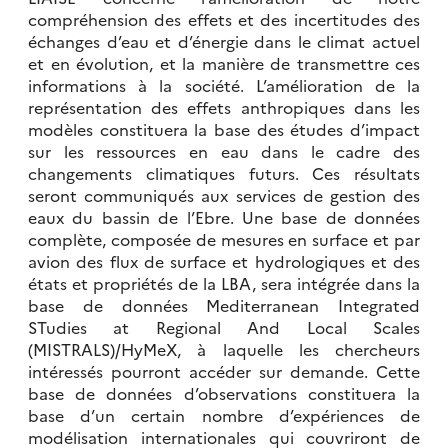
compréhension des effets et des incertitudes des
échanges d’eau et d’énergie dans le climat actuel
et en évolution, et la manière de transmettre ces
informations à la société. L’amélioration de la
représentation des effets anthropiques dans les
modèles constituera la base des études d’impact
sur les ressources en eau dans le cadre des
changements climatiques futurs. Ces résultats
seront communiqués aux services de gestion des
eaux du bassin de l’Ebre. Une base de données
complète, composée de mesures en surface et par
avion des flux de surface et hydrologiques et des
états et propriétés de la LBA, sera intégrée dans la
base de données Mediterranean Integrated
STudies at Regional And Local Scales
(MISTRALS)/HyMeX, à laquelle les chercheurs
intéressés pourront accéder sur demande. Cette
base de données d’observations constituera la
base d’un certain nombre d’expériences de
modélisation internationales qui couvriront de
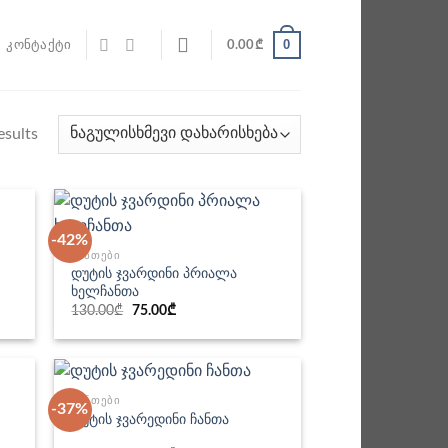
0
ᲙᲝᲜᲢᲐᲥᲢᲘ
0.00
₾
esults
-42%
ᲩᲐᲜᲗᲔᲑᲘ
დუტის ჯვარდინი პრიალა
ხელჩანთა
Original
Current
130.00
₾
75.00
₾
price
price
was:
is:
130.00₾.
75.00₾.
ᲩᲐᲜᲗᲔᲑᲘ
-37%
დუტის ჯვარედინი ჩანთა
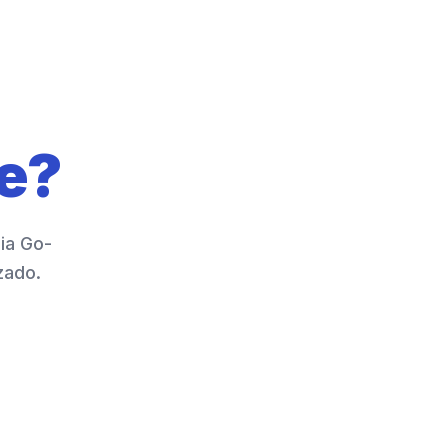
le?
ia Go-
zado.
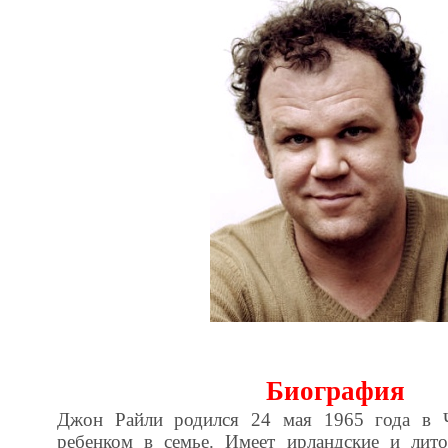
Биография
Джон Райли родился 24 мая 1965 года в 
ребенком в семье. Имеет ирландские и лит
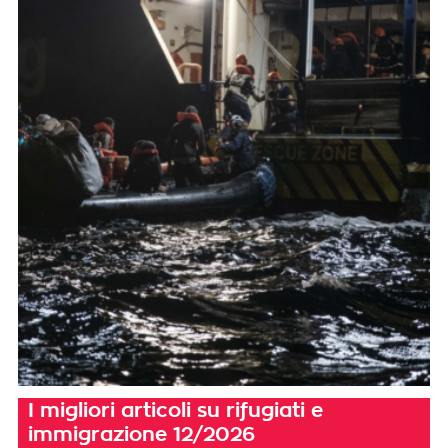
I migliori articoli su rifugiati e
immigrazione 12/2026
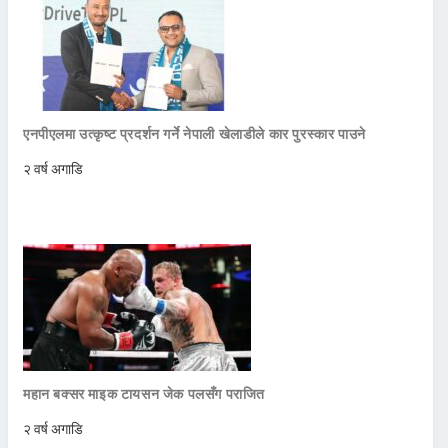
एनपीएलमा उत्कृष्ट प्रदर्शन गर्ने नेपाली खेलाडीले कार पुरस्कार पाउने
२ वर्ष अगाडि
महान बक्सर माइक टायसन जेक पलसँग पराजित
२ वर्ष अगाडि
•••••
What you should do: I'd like every record above written out again exactly, without the pictures.

Answer section:
compréhension des effets et des incertitudes des
échanges d’eau et d’énergie dans le climat actuel
et en évolution, et la manière de transmettre ces
informations à la société. L’amélioration de la
représentation des effets anthropiques dans les
modèles constituera la base des études d’impact
sur les ressources en eau dans le cadre des
changements climatiques futurs. Ces résultats
seront communiqués aux services de gestion des
eaux du bassin de l’Ebre. Une base de données
complète, composée de mesures en surface et par
avion des flux de surface et hydrologiques et des
états et propriétés de la LBA, sera intégrée dans la
base de données Mediterranean Integrated
STudies at Regional And Local Scales
(MISTRALS)/HyMeX, à laquelle les chercheurs
intéressés pourront accéder sur demande. Cette
base de données d’observations constituera la
base d’un certain nombre d’expériences de
modélisation internationales qui couvriront de
0
ᲙᲝᲜᲢᲐᲥᲢᲘ
0.00
₾
esults
-42%
ᲩᲐᲜᲗᲔᲑᲘ
დუტის ჯვარდინი პრიალა
ხელჩანთა
Original
Current
130.00
₾
75.00
₾
price
price
was:
is:
130.00₾.
75.00₾.
ᲩᲐᲜᲗᲔᲑᲘ
-37%
დუტის ჯვარედინი ჩანთა
le?
ia Go-
zado.
Биография
Джон Райли родился 24 мая 1965 года в 
ребенком в семье. Имеет ирландские и лит
I migliori articoli su rifugiati e
immigrazione 12/2026
एनपीएलमा उत्कृष्ट प्रदर्शन गर्ने नेपाली खेलाडीले कार पुरस्कार पाउने
२ वर्ष अगाडि
महान बक्सर माइक टायसन जेक पलसँग पराजित
२ वर्ष अगाडि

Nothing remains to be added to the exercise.